▸ To do
Every record below must be returned word for word, with the pictures left out.

[Start of Attachment]

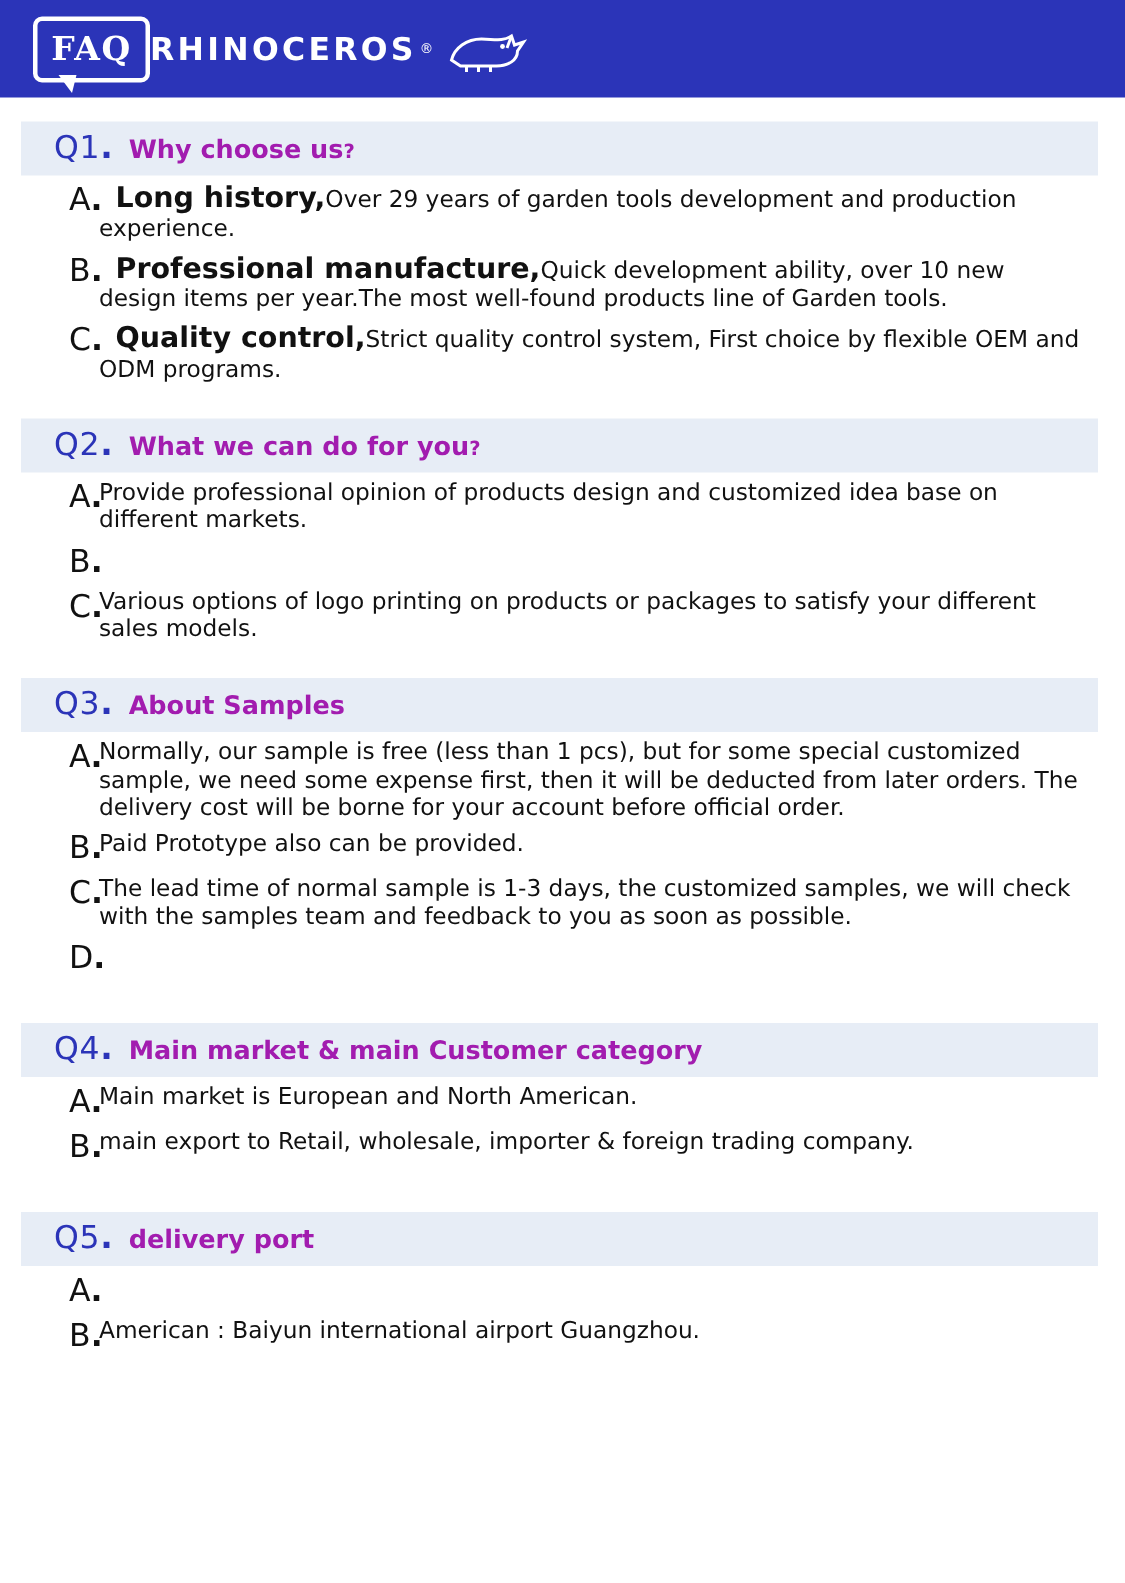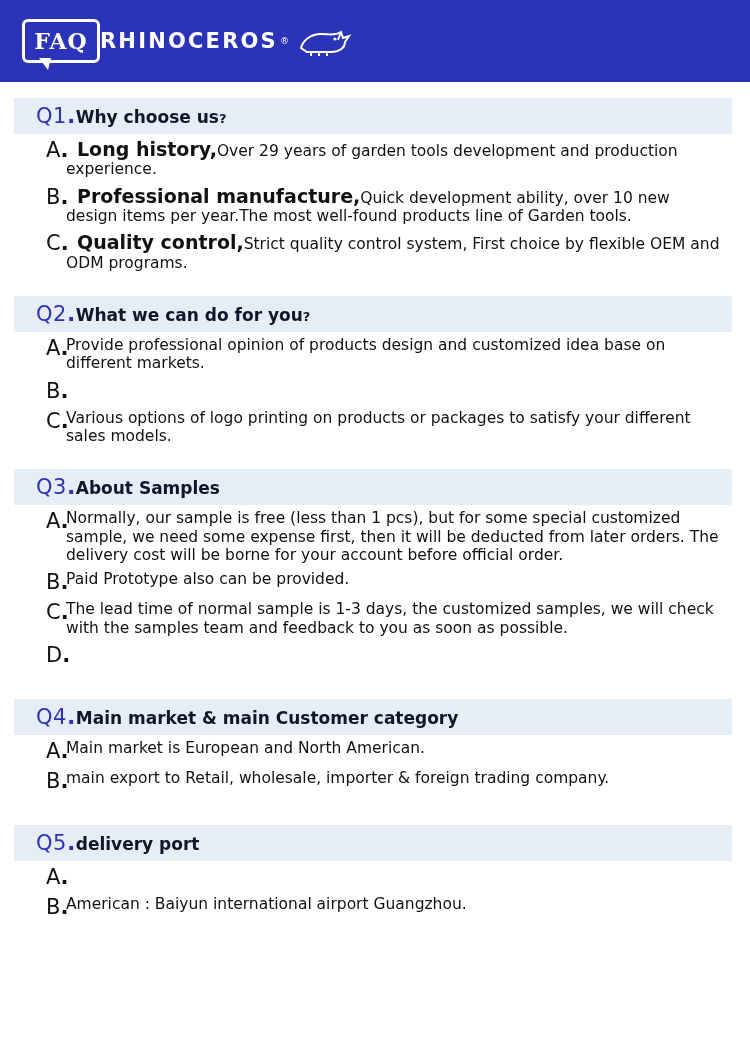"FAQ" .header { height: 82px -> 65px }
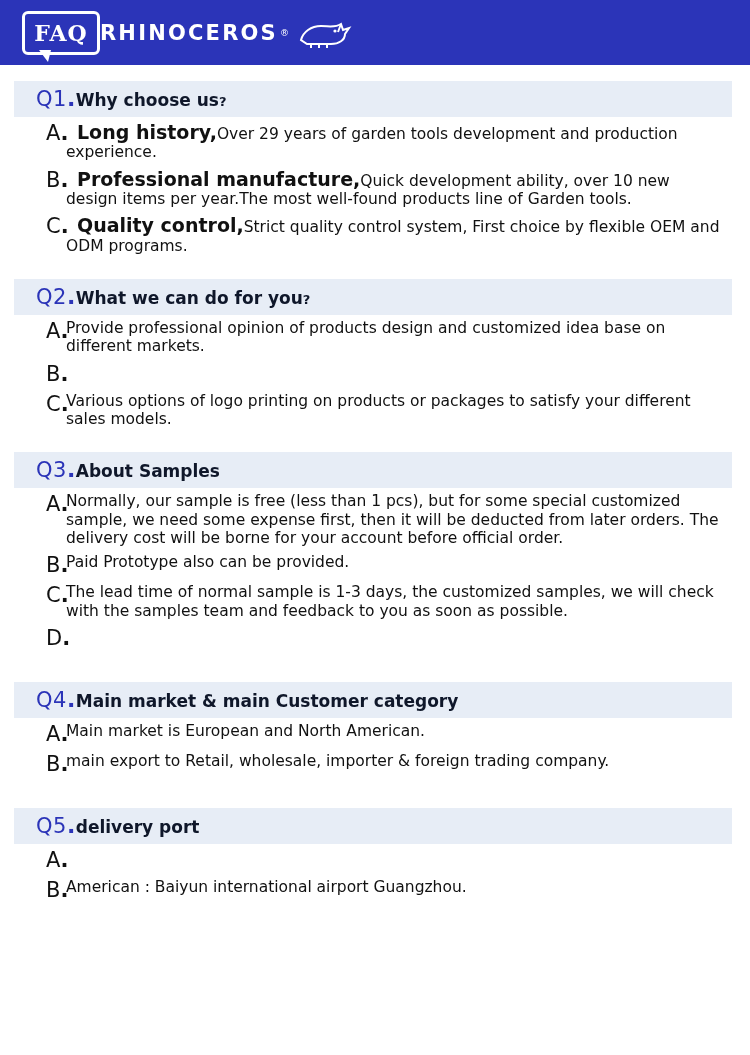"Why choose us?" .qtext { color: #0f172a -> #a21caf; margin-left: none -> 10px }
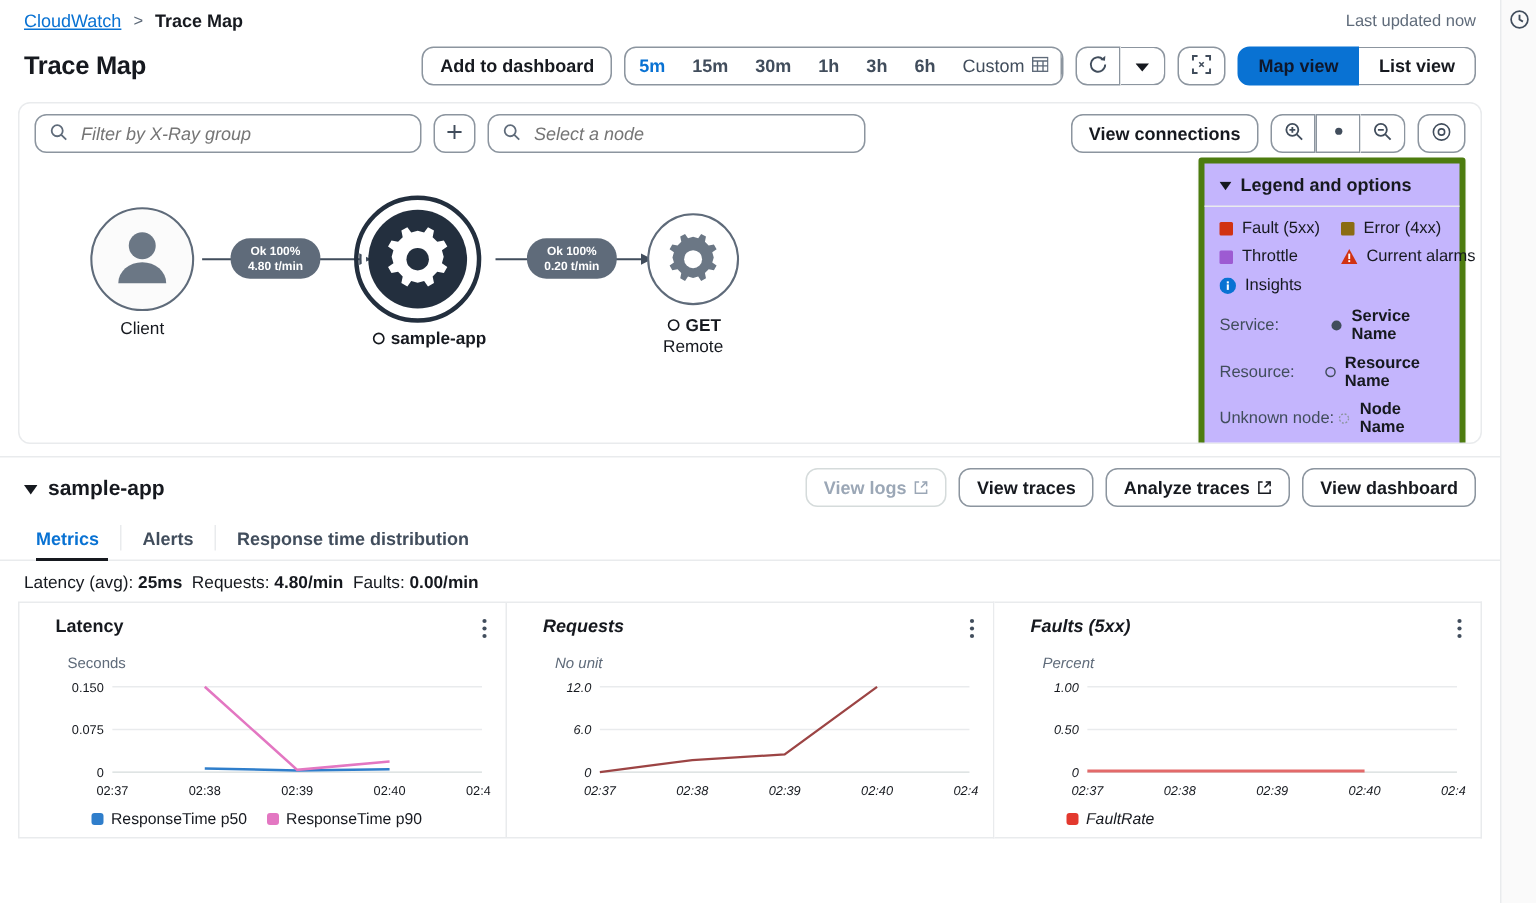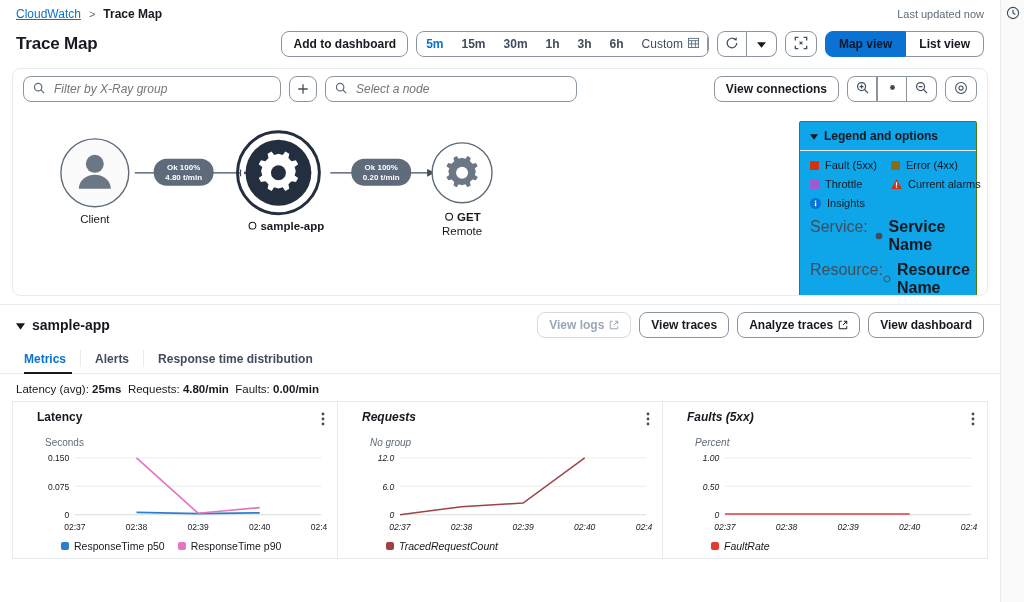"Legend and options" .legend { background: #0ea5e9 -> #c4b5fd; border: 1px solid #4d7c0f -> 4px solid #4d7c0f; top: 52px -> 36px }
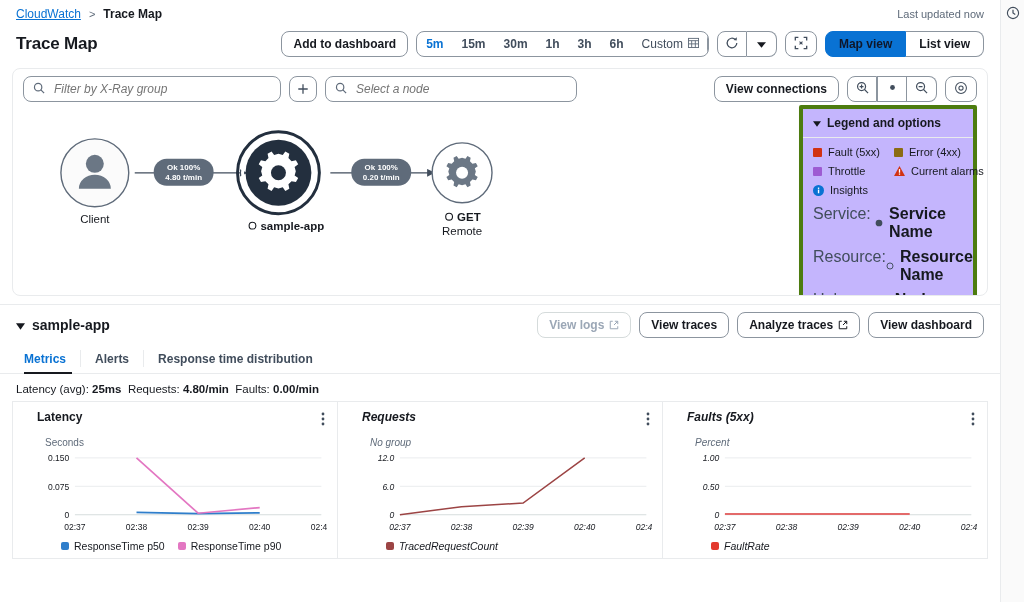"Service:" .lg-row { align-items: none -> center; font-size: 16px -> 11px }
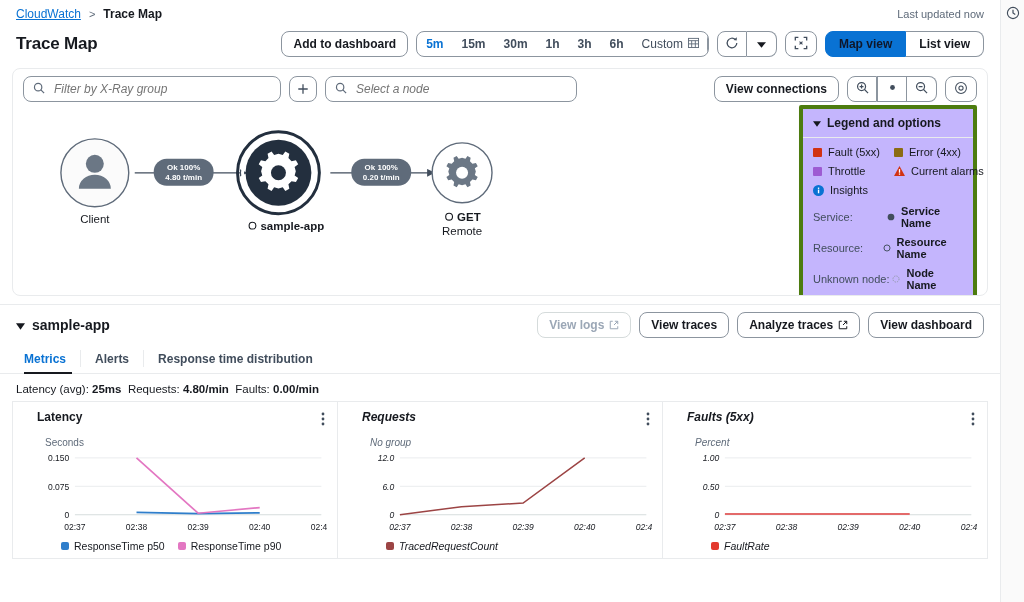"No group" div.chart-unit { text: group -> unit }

[End of Attachment]

▸ Reply
"FAQ" .header { height: 82px -> 65px }
"Why choose us?" .qtext { color: #0f172a -> #a21caf; margin-left: none -> 10px }
"Legend and options" .legend { background: #0ea5e9 -> #c4b5fd; border: 1px solid #4d7c0f -> 4px solid #4d7c0f; top: 52px -> 36px }
"Service:" .lg-row { align-items: none -> center; font-size: 16px -> 11px }
"No group" div.chart-unit { text: group -> unit }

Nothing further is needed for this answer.